问题
请逐行抄出下方列表中含有字符串“electrónicas”的所有行，大小写须完全一致。

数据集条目
========================================================================

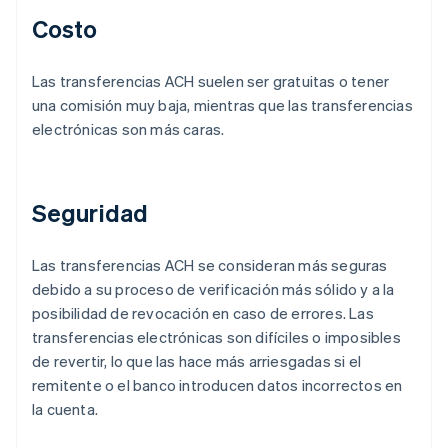
Costo
Las transferencias ACH suelen ser gratuitas o tener
una comisión muy baja, mientras que las transferencias
electrónicas son más caras.
Seguridad
Las transferencias ACH se consideran más seguras
debido a su proceso de verificación más sólido y a la
posibilidad de revocación en caso de errores. Las
transferencias electrónicas son difíciles o imposibles
de revertir, lo que las hace más arriesgadas si el
remitente o el banco introducen datos incorrectos en
la cuenta.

========================================================================

答案如下
electrónicas son más caras.
transferencias electrónicas son difíciles o imposibles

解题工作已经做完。